Das Karussell jedoch hatte geöffnet und so entschied ich mich kurzentschlossen dazu eine Runde mitzufahren. Ich wurde neben den einzigen Mann gesetzt, der auch alleine unterwegs war, was sich irgendwie doch etwas komisch anfühlte, saßen um uns herum nur Paare. Es stellte sich heraus, dass er nicht Deutsch und nur so schlecht Englisch sprechen konnte. Mit dem Karussell ging es dann schneller, als gedacht höher, als gedacht und wir gaben uns beide gegenseitig zu verstehen, wie toll die Aussicht hier war, wie schön die vielen Lichter, die wie ein Spiegelbild des Sternenhimmels auf der Stadt lagen (viele Grüße an dieser Stelle an alle meine Ex-Deutschlehrer/innen). Zaghaft schrien wir in die Nacht und ins Dunkel hinein, während ich mit der einen Hand meine Mütze, die drohte wegzufliegen und mit der anderen Hand mein Handy, um das ich auch etwas Angst hatte, festhielt. Er verabschiedete sich mit den Worten "Goodbye, my friend" und ich erkundete den Prater noch ein wenig, bis ich bei Google Maps nach dem Rückweg suchte.
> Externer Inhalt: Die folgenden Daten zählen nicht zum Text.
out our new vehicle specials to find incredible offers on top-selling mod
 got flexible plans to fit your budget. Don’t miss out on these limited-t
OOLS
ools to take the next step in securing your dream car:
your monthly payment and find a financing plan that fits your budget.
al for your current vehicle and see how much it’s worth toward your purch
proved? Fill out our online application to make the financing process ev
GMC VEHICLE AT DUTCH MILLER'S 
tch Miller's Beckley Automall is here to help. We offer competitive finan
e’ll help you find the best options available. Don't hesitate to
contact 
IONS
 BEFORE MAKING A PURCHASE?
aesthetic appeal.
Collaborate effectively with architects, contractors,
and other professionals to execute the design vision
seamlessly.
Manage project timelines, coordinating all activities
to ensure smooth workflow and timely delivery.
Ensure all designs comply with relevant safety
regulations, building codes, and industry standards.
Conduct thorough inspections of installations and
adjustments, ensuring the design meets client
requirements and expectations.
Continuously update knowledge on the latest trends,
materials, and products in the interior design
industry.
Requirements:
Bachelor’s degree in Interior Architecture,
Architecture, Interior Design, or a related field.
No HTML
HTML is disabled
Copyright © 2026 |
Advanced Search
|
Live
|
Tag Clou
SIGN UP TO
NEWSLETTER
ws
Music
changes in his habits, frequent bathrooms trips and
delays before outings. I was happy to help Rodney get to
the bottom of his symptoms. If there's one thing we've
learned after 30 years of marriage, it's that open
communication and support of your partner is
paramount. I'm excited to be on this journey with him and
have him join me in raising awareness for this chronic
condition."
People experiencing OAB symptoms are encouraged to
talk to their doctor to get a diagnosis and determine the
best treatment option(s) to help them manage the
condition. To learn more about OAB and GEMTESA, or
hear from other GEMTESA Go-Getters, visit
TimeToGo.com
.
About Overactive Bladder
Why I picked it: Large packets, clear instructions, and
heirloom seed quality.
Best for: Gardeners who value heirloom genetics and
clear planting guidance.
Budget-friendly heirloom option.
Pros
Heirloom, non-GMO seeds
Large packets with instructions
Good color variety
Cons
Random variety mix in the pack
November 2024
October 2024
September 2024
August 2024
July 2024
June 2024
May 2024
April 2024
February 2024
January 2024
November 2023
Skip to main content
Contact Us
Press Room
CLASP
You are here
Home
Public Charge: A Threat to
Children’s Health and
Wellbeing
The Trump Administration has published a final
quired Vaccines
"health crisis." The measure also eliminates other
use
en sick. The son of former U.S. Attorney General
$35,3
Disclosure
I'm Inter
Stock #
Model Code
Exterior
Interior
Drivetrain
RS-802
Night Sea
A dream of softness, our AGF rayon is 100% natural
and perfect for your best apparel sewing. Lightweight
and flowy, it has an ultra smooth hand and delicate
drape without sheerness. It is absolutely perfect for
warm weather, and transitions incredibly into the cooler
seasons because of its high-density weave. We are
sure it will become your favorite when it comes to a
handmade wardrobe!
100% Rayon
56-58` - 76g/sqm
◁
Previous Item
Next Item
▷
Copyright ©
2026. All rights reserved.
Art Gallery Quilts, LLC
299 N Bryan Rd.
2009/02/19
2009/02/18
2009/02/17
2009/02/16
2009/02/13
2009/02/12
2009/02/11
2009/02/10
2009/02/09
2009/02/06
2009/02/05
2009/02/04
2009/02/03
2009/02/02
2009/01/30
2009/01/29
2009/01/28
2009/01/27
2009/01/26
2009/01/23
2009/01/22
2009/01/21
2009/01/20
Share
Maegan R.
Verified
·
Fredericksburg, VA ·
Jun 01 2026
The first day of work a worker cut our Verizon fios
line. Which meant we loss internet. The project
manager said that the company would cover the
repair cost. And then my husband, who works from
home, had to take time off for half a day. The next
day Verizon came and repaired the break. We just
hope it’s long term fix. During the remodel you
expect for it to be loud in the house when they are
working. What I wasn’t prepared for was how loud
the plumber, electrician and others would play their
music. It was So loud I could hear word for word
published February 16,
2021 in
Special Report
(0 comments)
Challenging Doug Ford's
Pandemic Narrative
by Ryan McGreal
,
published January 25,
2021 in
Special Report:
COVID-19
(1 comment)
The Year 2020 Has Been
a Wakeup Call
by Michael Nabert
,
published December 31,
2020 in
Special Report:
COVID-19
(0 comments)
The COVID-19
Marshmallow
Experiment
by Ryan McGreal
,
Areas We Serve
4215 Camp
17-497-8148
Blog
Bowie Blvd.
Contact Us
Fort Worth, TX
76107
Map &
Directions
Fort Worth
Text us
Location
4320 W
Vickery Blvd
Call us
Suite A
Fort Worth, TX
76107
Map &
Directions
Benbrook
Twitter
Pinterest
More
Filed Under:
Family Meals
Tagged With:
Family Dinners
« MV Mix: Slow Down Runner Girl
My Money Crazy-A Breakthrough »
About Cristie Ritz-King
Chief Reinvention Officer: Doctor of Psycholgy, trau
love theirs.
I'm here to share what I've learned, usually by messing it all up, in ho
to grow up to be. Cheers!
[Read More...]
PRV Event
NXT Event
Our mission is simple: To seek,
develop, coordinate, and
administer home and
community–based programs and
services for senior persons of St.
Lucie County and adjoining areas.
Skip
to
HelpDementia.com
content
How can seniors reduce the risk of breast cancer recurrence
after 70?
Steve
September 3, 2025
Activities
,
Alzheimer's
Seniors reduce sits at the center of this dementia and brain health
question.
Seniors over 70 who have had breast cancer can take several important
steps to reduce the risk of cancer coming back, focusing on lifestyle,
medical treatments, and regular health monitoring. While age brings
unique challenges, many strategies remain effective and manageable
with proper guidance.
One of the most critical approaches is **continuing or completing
Mit dem "Die Schöne und das Biest"-Soundtrack im Ohr und dem Donaukanal links neben mir war auch dieser Weg sehr schön. Ein paar Läufer liefen an mir vorbei und erinnerten mich an meinen Lauf-Abend während der Klassenfahrt am Donaukanal.
Obwohl mich die sechs Kilometer zunächst etwas abgeschreckt hatten, verflog die Zeit und ich war schnell bei Felix und Anna angekommen. Bevor es ins Bett ging, gab es dort noch eine Portion Nudeln, die mir nach dem ganzen Gelaufe sehr gut tat.